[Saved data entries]
----------
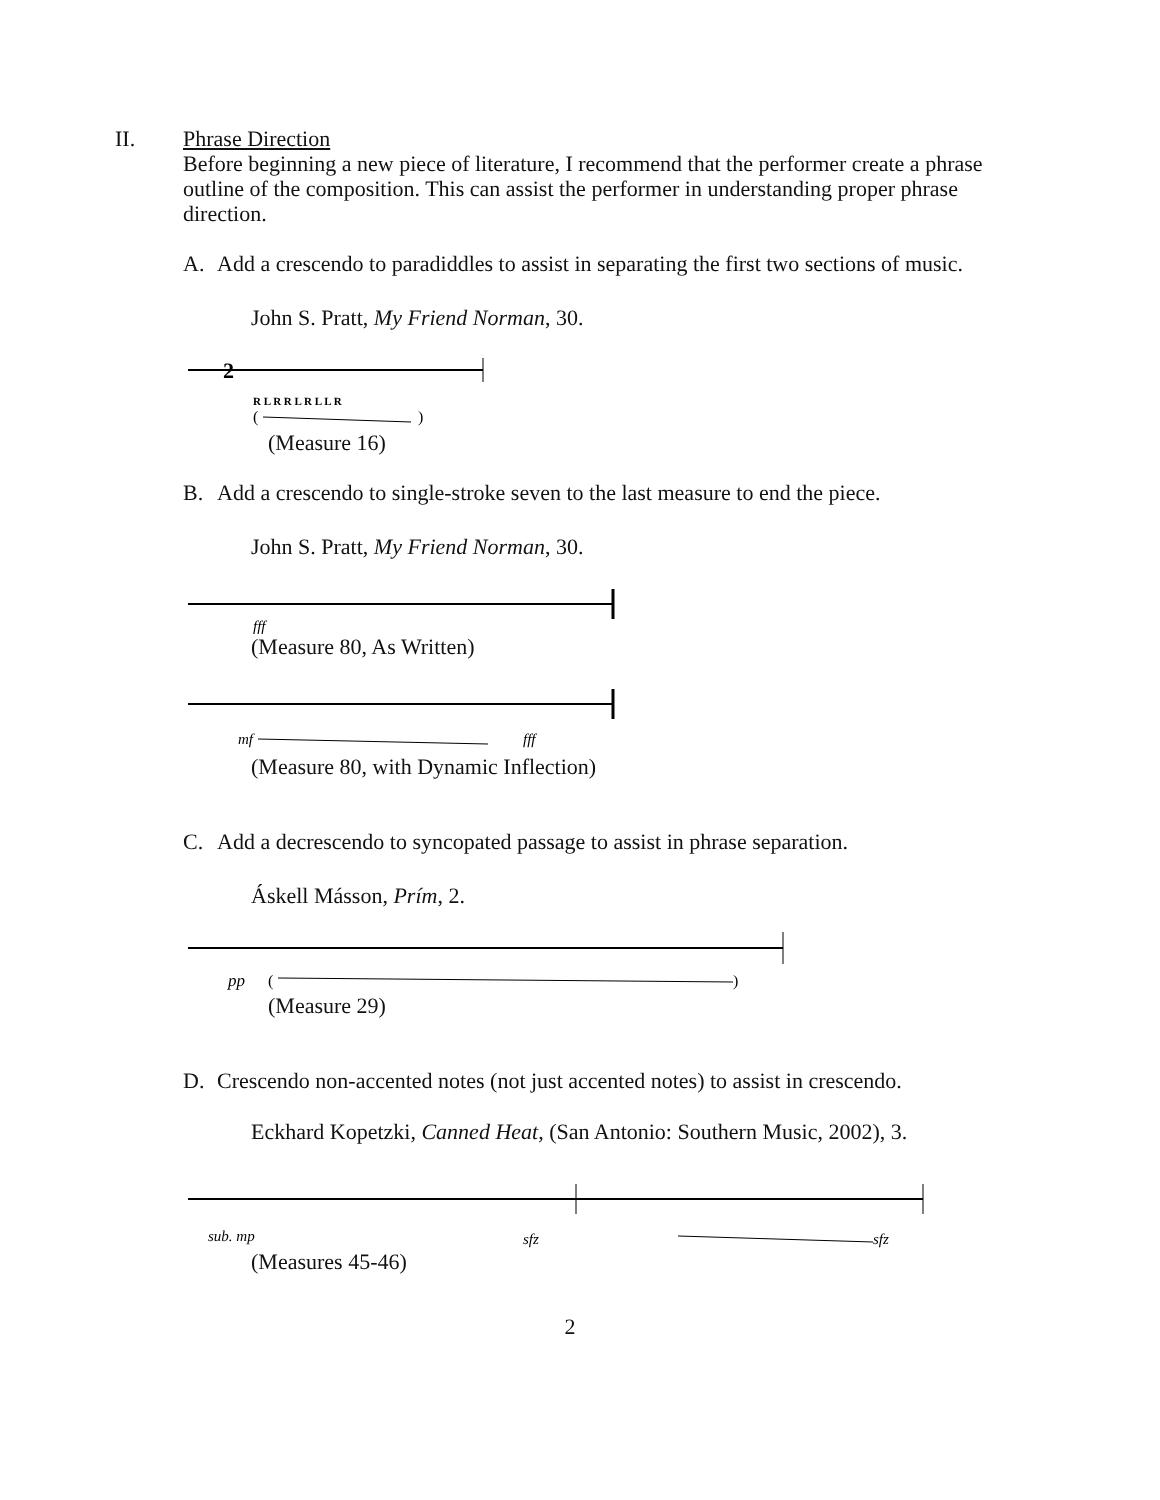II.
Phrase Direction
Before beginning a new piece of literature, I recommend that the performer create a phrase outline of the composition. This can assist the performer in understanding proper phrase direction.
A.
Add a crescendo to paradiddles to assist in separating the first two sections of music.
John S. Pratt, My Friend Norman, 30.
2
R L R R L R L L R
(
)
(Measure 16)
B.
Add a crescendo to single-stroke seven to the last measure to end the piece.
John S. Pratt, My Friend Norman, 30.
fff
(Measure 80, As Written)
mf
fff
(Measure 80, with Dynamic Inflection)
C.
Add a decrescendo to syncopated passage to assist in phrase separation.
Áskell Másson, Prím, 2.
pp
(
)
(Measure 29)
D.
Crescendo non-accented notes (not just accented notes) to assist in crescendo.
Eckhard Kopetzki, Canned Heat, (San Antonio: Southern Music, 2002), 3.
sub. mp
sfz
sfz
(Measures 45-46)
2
----------
**Task instructions:**
Pull out every line of the records that includes the string "piece".

**Reply to the task:**
Before beginning a new piece of literature, I recommend that the performer create a phrase outline of the composition. This can assist the performer in understanding proper phrase direction.
Add a crescendo to single-stroke seven to the last measure to end the piece.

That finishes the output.